Un jury de douze personnes a jugé Dwight R. DeLee coupable d’assassinat au premier degré, de crime de haine et de possession criminelle d’arme à feu, il a été condamné à une peine de 25 ans de prison pour l’assassinat, et de trois ans et demi à sept ans pour la possession criminelle d’une arme.

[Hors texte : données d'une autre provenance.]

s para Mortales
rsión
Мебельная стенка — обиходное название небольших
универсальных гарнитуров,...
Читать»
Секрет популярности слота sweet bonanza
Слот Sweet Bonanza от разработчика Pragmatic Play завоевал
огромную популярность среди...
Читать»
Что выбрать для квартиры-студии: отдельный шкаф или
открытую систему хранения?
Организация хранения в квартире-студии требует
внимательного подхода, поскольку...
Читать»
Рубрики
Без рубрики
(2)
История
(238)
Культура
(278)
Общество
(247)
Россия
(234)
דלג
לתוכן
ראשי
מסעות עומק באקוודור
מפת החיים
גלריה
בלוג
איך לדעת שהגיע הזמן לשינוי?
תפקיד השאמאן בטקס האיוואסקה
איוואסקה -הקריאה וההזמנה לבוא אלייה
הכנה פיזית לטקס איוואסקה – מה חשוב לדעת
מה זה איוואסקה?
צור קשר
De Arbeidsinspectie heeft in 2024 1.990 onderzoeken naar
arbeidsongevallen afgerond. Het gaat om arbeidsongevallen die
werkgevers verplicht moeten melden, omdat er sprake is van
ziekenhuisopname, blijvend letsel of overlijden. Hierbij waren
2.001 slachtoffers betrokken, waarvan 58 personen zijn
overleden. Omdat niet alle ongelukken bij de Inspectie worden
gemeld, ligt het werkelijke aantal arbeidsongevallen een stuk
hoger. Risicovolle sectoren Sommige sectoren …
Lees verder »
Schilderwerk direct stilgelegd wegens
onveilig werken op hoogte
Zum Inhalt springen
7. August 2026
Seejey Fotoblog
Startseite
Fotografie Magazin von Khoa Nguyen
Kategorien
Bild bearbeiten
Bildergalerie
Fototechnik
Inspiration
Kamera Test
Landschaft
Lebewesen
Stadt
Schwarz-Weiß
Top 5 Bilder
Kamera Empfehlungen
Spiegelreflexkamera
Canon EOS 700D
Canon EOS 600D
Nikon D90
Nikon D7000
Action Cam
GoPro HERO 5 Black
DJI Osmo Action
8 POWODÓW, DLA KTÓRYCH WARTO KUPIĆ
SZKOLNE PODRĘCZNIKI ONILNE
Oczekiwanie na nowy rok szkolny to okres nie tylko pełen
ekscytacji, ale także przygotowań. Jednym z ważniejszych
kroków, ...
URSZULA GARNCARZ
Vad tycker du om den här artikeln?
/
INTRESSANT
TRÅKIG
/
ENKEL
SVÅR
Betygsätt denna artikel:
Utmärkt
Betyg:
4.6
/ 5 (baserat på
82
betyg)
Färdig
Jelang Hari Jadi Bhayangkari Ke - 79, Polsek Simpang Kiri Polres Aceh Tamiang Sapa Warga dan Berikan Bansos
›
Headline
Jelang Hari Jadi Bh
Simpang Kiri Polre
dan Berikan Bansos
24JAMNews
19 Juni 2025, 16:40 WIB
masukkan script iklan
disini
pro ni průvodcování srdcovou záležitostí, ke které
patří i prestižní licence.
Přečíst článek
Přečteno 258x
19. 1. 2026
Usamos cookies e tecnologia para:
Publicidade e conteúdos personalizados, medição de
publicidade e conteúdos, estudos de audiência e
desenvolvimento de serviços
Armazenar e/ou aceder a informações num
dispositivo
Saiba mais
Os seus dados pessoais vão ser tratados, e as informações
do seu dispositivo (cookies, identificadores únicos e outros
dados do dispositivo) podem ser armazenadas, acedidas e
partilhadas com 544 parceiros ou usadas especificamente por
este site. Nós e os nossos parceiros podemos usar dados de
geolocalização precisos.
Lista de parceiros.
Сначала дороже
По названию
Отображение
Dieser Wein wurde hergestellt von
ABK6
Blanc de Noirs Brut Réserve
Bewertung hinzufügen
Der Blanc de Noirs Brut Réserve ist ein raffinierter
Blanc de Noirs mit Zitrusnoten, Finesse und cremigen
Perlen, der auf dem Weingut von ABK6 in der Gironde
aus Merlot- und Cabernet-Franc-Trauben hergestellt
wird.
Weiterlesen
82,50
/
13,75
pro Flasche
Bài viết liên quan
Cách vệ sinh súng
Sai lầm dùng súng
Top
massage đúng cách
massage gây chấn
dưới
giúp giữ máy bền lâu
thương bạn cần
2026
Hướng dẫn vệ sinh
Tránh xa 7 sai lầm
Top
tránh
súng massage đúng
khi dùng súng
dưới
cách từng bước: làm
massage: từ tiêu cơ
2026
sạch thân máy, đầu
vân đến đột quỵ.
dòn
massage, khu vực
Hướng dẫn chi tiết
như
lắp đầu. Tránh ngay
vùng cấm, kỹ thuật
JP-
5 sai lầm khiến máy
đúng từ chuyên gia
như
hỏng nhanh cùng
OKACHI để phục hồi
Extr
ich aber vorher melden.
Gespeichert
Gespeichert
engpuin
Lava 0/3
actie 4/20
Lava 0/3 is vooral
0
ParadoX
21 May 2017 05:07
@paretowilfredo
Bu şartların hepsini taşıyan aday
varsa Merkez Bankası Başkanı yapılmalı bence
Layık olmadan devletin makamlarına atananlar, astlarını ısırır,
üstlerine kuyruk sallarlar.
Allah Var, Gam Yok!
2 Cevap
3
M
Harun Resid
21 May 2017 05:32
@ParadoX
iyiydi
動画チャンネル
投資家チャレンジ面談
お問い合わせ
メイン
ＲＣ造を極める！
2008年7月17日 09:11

Michael Silverman, avocat de Transgender Legal Defense and Education Fund (TLDEF), une association dédiée aux droits civiques des personnes trans’, qui s’est investi dans ce procès avec d’autres associations, a déclaré à l’issue de ce dernier: « La sentence envoie un message clair: désormais les actes de violence contre les personnes trans’ seront lourdement pénalisés ». La famille de la jeune trans’ assassinée a été très présente durant le procès. Sa mère a pu prendre la parole et s’adresser à l’assassin de sa fille. Elle a publié un communiqué dont voici un extrait: « Nous pouvons juste espérer que plus on parlera de Teish et de sa vie, plus cela permettra d’éviter qu’une autre balle prenne une autre vie ».